- **Task requirements**: Repeat the listing exactly as given, omitting every image.

- **Exercise materials**:
==================================================
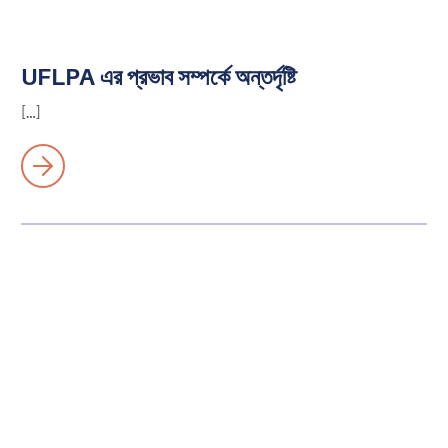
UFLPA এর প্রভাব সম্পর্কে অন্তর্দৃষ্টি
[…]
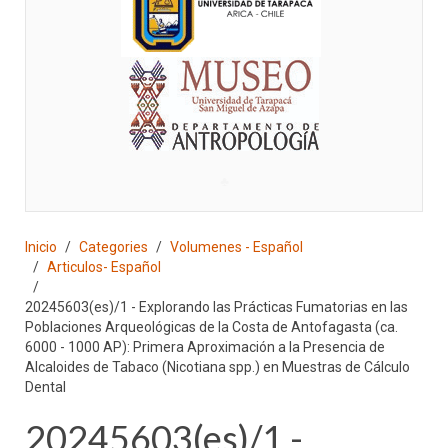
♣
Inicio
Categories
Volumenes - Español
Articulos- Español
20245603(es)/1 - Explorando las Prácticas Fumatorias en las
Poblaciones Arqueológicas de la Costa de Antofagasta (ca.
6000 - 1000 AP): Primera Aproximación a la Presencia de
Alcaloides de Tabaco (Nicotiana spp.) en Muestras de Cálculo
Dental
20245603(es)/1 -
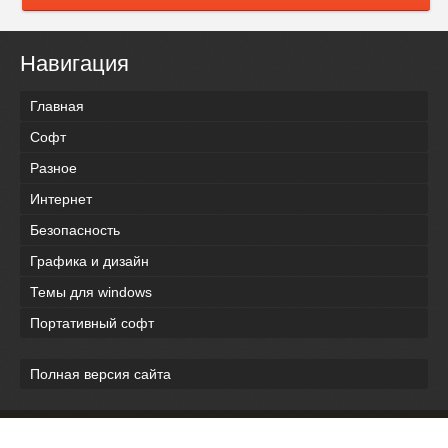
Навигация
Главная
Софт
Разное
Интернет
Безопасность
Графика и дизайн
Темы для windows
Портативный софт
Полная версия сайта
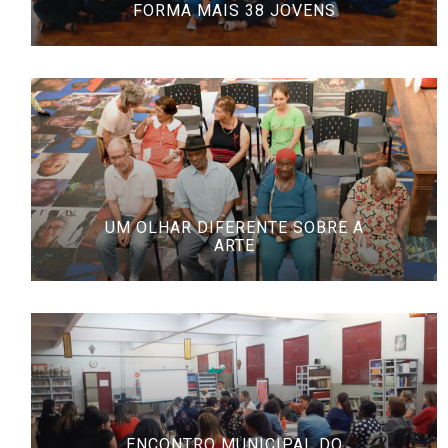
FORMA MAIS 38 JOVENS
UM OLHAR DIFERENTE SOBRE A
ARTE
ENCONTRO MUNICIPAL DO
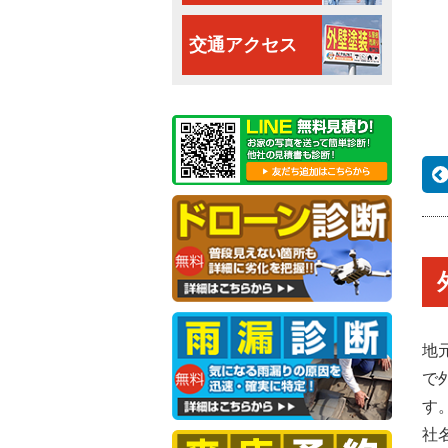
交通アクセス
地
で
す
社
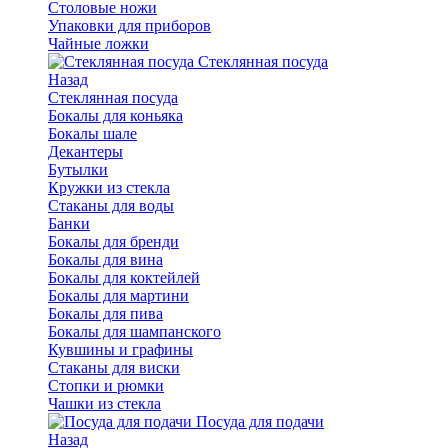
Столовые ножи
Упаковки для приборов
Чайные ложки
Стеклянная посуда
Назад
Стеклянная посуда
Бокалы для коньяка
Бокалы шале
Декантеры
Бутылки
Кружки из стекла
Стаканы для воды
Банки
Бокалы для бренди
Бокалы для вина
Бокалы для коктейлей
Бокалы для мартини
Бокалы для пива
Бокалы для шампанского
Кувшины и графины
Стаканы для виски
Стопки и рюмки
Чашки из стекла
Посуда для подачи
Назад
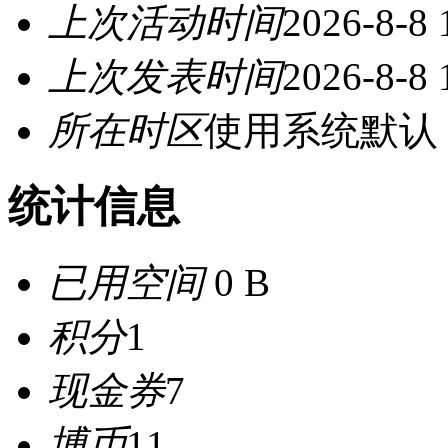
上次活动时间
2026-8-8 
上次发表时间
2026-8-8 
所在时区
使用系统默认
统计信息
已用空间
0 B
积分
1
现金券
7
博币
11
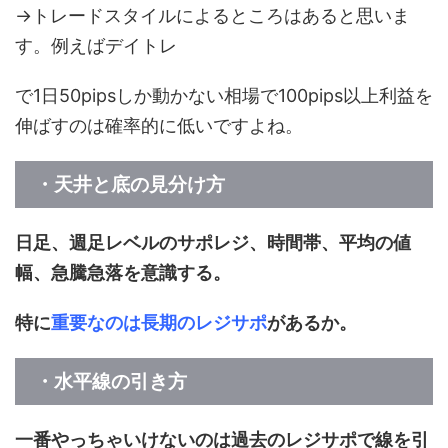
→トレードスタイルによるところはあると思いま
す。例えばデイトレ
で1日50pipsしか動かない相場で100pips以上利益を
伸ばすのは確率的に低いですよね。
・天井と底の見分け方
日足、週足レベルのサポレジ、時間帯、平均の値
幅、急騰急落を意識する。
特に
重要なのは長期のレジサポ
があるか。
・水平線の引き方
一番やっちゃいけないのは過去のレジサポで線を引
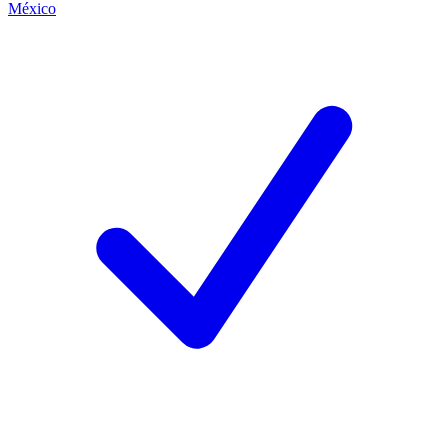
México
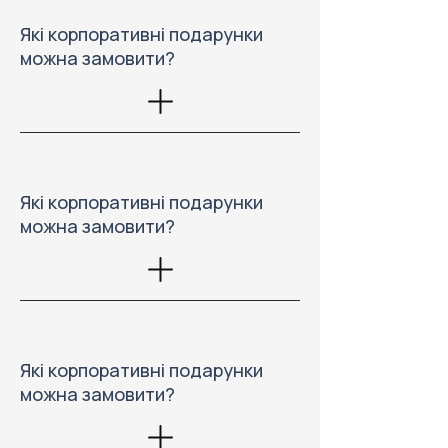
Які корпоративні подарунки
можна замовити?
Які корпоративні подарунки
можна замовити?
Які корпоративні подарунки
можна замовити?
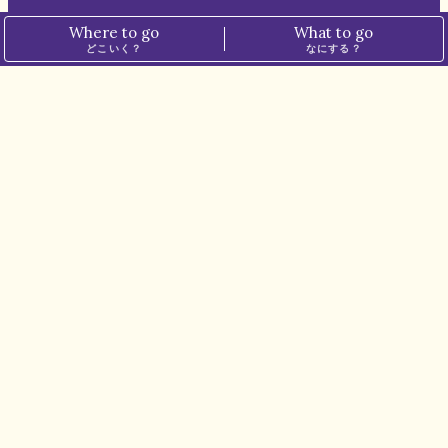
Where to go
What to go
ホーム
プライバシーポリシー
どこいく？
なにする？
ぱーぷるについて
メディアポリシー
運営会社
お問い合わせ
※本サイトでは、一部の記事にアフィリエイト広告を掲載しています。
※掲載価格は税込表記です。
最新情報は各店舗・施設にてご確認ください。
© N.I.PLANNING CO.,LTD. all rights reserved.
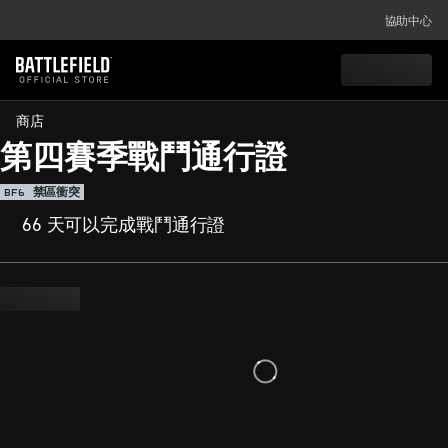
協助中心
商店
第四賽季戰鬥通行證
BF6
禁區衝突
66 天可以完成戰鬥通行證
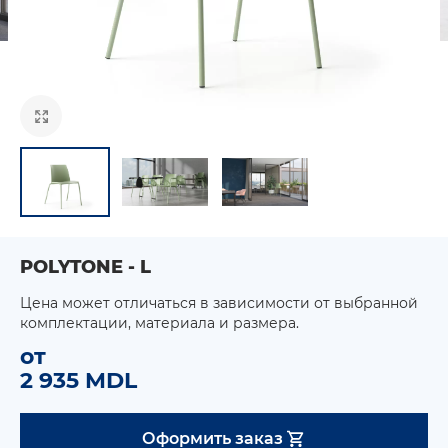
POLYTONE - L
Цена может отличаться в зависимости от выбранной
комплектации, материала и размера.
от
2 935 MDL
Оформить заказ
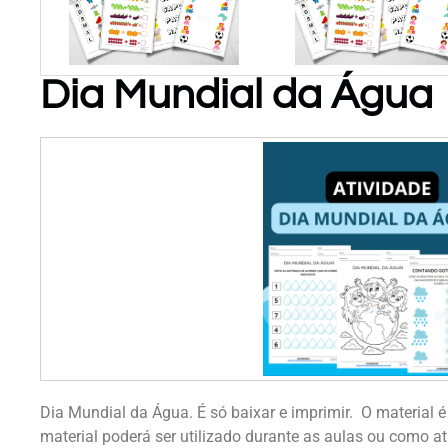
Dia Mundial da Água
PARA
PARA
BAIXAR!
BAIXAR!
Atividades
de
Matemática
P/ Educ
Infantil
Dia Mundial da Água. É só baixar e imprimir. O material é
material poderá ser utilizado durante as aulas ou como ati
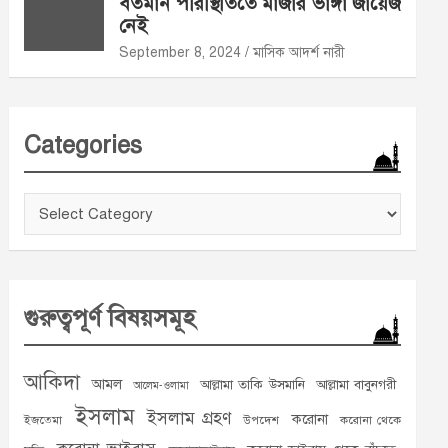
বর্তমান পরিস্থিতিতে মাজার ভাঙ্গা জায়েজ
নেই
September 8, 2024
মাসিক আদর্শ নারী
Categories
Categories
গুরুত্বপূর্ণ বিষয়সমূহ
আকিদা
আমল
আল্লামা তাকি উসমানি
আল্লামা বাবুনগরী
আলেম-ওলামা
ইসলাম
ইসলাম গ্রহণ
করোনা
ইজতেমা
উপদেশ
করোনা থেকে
==================================================
- **Written solution**:
UFLPA এর প্রভাব সম্পর্কে অন্তর্দৃষ্টি
[…]
♣
Inicio
Categories
Volumenes - Español
Articulos- Español
20245603(es)/1 - Explorando las Prácticas Fumatorias en las
Poblaciones Arqueológicas de la Costa de Antofagasta (ca.
6000 - 1000 AP): Primera Aproximación a la Presencia de
Alcaloides de Tabaco (Nicotiana spp.) en Muestras de Cálculo
Dental
20245603(es)/1 -
Навигация
Главная
Софт
Разное
Интернет
Безопасность
Графика и дизайн
Темы для windows
Портативный софт
Полная версия сайта
FORMA MAIS 38 JOVENS
UM OLHAR DIFERENTE SOBRE A
ARTE
ENCONTRO MUNICIPAL DO
交通アクセス
地
で
す
社
Столовые ножи
Упаковки для приборов
Чайные ложки
Стеклянная посуда
Назад
Стеклянная посуда
Бокалы для коньяка
Бокалы шале
Декантеры
Бутылки
Кружки из стекла
Стаканы для воды
Банки
Бокалы для бренди
Бокалы для вина
Бокалы для коктейлей
Бокалы для мартини
Бокалы для пива
Бокалы для шампанского
Кувшины и графины
Стаканы для виски
Стопки и рюмки
Чашки из стекла
Посуда для подачи
Назад
上次活动时间
2026-8-8 
上次发表时间
2026-8-8 
所在时区
使用系统默认
统计信息
已用空间
0 B
积分
1
现金券
7
博币
11
→トレードスタイルによるところはあると思いま
す。例えばデイトレ
で1日50pipsしか動かない相場で100pips以上利益を
伸ばすのは確率的に低いですよね。
・天井と底の見分け方
日足、週足レベルのサポレジ、時間帯、平均の値
幅、急騰急落を意識する。
特に
重要なのは長期のレジサポ
があるか。
・水平線の引き方
一番やっちゃいけないのは過去のレジサポで線を引
México
Які корпоративні подарунки
можна замовити?
Які корпоративні подарунки
можна замовити?
Які корпоративні подарунки
можна замовити?
Where to go
What to go
ホーム
プライバシーポリシー
どこいく？
なにする？
ぱーぷるについて
メディアポリシー
運営会社
お問い合わせ
※本サイトでは、一部の記事にアフィリエイト広告を掲載しています。
※掲載価格は税込表記です。
最新情報は各店舗・施設にてご確認ください。
© N.I.PLANNING CO.,LTD. all rights reserved.
協助中心
商店
第四賽季戰鬥通行證
BF6
禁區衝突
66 天可以完成戰鬥通行證
POLYTONE - L
Цена может отличаться в зависимости от выбранной
комплектации, материала и размера.
от
2 935 MDL
Оформить заказ
Dia Mundial da Água
PARA
PARA
BAIXAR!
BAIXAR!
Atividades
de
Matemática
P/ Educ
Infantil
Dia Mundial da Água. É só baixar e imprimir. O material é
material poderá ser utilizado durante as aulas ou como ati
বর্তমান পরিস্থিতিতে মাজার ভাঙ্গা জায়েজ
নেই
September 8, 2024
মাসিক আদর্শ নারী
Categories
Categories
গুরুত্বপূর্ণ বিষয়সমূহ
আকিদা
আমল
আল্লামা তাকি উসমানি
আল্লামা বাবুনগরী
আলেম-ওলামা
ইসলাম
ইসলাম গ্রহণ
করোনা
ইজতেমা
উপদেশ
করোনা থেকে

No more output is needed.